Learn as much as you can about a difficult time. Do research. Understanding your situation will help you make better decisions. Keep a diary and have a written strategy of how to cope.
This can keep you sane in the most trying financial situation.
Speaking up in difficult times is viewed as feminine. For many men, bottling up emotion is a proof of manliness. But the opposite is true. During difficult times, your emotion is the first to take a beat. And it appears there’s a big under-sea cable that connects your mind to your emotion (call it NORDStream 3).
Expressing your feelings to a confidant can be a coping mechanism. My former employer used to say that when you’re stuck with a problem, speak to someone. Explain the problem to him or her. You’ll probably not get a solution, but sometimes just verbally explaining the problem to someone else can trigger a chain of thought that leads to the solution. Even if you don’t get a solution, speaking up can free your emotions, and help you endure a financial crisis. Not to mention the fact that the solution to many problems usually come from unlikely sources. So speak-up. The next suggestion might just be the solution to the problem.

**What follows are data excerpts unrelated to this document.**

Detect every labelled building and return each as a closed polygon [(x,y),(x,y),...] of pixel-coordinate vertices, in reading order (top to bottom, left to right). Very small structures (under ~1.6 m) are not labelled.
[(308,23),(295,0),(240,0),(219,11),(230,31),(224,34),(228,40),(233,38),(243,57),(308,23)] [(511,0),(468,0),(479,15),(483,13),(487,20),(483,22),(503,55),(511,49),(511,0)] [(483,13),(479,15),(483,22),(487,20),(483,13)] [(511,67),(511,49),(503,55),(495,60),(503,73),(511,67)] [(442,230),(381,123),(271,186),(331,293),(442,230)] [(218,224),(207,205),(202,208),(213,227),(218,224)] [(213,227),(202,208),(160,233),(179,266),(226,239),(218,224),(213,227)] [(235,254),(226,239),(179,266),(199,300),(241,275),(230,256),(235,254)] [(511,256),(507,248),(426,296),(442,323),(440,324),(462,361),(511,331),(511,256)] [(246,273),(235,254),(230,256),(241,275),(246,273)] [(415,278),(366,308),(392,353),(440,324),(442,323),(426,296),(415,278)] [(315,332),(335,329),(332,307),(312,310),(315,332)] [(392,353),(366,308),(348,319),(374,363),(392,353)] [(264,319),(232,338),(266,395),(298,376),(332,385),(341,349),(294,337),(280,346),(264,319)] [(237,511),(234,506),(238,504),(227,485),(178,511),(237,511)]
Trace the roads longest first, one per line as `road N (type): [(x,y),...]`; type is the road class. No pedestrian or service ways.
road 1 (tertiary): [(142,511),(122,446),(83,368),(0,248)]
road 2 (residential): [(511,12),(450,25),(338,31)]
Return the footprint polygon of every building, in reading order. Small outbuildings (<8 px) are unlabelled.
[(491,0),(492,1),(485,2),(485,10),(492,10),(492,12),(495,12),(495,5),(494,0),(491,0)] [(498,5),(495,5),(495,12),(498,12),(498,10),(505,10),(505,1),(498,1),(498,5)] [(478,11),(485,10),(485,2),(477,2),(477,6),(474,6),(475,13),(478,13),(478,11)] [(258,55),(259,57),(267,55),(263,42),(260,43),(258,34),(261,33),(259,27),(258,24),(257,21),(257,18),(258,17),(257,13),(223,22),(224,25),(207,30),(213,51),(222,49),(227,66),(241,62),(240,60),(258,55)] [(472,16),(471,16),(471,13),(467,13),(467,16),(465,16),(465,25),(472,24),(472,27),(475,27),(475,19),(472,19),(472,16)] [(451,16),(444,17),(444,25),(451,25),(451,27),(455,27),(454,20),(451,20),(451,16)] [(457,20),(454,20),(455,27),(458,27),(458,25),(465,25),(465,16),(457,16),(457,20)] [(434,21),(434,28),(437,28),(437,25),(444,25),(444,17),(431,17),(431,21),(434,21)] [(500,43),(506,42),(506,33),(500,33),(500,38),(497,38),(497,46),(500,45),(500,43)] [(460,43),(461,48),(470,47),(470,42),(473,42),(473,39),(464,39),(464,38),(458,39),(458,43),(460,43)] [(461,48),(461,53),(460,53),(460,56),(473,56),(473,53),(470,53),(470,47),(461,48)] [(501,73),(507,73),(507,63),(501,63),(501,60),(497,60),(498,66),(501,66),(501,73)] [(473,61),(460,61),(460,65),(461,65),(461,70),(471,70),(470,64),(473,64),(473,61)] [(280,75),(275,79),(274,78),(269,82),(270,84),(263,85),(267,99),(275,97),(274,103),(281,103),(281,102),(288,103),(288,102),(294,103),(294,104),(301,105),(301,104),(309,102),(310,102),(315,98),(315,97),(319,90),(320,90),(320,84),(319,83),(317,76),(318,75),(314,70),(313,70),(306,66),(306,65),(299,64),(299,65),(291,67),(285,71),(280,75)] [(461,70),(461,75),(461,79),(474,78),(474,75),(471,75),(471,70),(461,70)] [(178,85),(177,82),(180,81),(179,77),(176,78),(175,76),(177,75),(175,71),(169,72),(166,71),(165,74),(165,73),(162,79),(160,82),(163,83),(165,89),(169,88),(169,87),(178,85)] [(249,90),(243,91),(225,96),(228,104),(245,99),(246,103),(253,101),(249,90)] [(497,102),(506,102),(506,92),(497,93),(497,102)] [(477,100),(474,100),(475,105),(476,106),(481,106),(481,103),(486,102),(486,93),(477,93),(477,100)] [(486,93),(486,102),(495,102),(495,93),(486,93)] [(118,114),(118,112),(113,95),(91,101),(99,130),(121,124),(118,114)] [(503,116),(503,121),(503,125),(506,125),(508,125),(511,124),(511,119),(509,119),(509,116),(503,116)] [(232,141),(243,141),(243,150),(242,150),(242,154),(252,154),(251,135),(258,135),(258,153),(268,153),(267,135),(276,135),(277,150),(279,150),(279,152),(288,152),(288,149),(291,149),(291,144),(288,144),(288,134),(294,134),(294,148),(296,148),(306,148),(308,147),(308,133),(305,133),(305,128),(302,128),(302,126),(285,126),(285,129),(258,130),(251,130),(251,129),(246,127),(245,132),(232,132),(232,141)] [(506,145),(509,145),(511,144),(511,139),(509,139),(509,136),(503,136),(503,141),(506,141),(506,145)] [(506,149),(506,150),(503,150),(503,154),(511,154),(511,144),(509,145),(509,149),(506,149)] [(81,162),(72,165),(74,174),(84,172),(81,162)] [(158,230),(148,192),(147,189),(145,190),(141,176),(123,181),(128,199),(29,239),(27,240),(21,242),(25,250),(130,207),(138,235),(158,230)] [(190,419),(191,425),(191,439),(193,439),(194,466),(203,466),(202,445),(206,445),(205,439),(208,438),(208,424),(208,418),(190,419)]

Remember to keep a journal. This is another important way to free your emotion.
During a financial crisis. The sense of self-worth is low. You might, at times, feel like a failure.
To counteract this feeling, it is important to set short term goals and strive to achieve them. For example, if your circumstance makes you stay home more, you can set a goal of being a better husband to your spouse. You can learn to cook new food recipe. You can learn a new instrument (if you consider it a short goal). Set a goal to read up on information relating to the financial crisis.
Setting goals and watching yourself achieve them can lift your self esteem. A good self esteem is a coping mechanism that cannot be underestimated.
Directly related to setting goals is to keep busy. When you’re busy, time flies. Even the worse financial situation has its expiry date. The problem is waiting to see it end. But if you’re busy, achieving short term goals, you loose track of time. You take your mind of yourself.
At one time or the other in our lives, we’ll all go through a crisis phase. For many, it will be financial in nature. Every financial crisis, has a beginning and will surely have an end. It doesn’t have to end our lives. Developing resilience will not just help us to cope, but can be the spring board to financial success. Remember, Elliot wave after the first retracement, or set-back, there is a bigger and longer impulse wave.
Resilience will see you through the setback. And you’ll be better prepared to ride the next positive wave.